* [Task brief] Each line of the data that includes "bedroom" must be copied.

(Dataset entries)
========================================================================

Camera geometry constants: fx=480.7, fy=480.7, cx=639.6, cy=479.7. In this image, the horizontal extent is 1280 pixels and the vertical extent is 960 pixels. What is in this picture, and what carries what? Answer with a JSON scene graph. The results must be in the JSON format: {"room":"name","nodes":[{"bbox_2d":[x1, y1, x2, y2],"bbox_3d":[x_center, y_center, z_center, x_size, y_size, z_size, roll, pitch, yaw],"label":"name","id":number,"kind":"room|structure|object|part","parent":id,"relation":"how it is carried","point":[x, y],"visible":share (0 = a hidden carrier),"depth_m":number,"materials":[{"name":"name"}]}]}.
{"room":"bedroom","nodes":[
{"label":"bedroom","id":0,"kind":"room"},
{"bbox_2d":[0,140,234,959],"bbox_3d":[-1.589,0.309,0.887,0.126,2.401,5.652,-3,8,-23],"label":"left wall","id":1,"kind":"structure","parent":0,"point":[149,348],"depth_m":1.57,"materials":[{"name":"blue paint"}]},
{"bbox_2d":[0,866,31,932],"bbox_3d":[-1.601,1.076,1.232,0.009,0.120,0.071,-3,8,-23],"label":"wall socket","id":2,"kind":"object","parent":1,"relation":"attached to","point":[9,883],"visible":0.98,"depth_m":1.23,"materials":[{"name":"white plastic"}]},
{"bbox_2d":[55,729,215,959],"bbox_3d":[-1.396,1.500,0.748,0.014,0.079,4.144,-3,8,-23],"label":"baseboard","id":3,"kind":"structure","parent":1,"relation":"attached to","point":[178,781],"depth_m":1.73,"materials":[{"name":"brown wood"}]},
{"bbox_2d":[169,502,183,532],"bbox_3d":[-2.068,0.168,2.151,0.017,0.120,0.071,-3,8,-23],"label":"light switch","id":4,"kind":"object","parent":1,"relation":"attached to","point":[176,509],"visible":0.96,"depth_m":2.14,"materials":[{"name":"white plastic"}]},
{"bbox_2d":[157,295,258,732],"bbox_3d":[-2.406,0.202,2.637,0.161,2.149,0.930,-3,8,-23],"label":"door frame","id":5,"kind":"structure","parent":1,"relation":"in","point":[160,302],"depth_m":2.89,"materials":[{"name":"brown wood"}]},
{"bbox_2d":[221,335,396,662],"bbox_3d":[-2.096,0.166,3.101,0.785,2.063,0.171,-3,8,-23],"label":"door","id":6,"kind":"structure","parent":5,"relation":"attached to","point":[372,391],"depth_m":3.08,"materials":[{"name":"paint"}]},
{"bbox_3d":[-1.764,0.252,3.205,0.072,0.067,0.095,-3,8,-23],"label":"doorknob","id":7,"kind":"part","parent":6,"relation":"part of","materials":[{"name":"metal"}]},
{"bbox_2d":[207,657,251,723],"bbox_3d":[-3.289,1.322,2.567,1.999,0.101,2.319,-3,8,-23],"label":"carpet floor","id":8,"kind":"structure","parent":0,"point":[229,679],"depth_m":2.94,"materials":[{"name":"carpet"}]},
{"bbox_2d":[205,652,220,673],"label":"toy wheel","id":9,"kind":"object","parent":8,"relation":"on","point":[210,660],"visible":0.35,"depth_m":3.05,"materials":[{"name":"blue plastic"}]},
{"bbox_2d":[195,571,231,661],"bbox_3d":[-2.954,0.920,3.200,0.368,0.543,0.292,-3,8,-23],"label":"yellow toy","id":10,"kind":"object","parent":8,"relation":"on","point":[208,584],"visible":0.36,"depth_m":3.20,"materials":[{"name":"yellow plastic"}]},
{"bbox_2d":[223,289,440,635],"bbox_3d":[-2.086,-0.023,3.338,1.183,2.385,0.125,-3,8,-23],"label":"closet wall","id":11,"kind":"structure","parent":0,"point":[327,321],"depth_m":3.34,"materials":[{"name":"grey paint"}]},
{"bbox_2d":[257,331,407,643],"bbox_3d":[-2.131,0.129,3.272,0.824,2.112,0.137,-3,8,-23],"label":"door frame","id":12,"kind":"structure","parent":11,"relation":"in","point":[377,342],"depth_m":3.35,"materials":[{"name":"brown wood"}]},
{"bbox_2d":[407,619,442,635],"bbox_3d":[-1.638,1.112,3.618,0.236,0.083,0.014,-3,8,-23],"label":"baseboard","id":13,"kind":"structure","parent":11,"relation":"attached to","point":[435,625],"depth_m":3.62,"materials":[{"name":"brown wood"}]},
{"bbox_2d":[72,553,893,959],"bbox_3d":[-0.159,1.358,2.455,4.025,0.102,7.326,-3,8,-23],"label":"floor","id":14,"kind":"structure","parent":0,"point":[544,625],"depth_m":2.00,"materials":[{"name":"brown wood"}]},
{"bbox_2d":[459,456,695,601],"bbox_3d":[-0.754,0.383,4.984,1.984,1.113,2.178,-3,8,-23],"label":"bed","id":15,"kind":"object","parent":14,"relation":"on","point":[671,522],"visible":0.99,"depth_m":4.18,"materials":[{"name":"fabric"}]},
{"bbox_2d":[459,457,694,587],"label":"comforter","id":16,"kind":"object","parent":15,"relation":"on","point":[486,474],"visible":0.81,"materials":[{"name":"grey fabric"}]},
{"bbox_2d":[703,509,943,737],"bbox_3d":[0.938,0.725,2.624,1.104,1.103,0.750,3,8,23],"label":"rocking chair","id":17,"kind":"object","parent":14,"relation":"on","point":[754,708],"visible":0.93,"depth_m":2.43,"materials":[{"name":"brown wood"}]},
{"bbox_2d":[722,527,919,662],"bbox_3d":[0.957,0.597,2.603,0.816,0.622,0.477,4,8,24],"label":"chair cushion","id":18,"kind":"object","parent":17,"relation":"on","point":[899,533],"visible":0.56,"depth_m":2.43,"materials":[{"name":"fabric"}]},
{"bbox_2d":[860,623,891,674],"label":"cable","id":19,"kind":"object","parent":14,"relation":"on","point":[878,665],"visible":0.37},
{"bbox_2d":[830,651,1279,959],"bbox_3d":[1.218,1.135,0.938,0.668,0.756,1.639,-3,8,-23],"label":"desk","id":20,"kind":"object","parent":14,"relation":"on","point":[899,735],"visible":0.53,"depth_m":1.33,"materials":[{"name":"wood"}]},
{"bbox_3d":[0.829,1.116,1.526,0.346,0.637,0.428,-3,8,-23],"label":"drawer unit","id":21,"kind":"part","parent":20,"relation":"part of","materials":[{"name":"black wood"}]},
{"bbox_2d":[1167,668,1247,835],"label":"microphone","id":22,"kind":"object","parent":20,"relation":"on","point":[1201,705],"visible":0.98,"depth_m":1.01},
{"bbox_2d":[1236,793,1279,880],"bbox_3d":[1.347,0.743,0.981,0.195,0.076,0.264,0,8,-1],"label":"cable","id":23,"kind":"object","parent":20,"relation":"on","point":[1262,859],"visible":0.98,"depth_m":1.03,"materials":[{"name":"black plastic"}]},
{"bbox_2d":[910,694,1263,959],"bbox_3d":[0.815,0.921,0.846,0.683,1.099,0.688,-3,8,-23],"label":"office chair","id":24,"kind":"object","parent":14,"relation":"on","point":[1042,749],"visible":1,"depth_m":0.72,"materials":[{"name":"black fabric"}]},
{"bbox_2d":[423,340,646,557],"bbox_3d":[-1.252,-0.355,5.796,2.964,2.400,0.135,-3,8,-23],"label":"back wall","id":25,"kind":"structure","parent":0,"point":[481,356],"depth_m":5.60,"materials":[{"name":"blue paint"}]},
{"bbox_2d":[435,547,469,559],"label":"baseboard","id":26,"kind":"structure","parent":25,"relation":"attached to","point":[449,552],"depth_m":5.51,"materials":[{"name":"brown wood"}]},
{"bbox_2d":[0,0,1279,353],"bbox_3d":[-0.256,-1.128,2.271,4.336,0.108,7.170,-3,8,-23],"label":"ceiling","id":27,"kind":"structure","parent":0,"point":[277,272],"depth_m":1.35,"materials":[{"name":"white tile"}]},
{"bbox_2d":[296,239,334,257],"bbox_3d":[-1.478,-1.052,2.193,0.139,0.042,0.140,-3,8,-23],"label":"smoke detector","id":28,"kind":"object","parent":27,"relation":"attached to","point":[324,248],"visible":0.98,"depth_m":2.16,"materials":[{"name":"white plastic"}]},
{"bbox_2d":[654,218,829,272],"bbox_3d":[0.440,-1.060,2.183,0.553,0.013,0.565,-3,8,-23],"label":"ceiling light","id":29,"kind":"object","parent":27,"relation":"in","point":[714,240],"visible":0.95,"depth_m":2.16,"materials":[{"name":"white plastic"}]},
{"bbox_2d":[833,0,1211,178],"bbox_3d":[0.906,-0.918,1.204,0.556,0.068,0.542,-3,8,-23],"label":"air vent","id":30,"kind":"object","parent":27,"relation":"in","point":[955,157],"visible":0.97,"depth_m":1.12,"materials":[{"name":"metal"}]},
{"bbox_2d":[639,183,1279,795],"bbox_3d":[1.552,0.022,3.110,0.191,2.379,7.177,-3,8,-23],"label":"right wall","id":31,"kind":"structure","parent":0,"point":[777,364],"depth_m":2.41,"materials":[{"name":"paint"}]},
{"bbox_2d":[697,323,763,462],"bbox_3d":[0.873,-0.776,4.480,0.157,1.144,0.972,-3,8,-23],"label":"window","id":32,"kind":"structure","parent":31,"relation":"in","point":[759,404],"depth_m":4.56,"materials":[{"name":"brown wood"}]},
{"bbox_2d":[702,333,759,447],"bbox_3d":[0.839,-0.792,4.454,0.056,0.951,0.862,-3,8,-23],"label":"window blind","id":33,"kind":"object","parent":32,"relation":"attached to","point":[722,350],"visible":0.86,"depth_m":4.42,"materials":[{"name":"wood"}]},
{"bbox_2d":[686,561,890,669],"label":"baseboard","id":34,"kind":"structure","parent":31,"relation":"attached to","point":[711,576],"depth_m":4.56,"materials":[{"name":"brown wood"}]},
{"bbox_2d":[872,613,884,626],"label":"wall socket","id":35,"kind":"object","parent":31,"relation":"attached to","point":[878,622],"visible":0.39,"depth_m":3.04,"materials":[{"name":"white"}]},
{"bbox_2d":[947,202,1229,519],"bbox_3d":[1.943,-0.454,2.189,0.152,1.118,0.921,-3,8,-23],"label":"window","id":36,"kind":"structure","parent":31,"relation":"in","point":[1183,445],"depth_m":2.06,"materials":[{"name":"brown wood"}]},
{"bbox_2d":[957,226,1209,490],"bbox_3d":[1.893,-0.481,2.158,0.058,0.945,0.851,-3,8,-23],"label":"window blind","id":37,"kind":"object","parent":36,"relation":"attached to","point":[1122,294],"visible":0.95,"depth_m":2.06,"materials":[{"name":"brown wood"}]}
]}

========================================================================

* [Answer for this exercise]
{"room":"bedroom","nodes":[
{"label":"bedroom","id":0,"kind":"room"},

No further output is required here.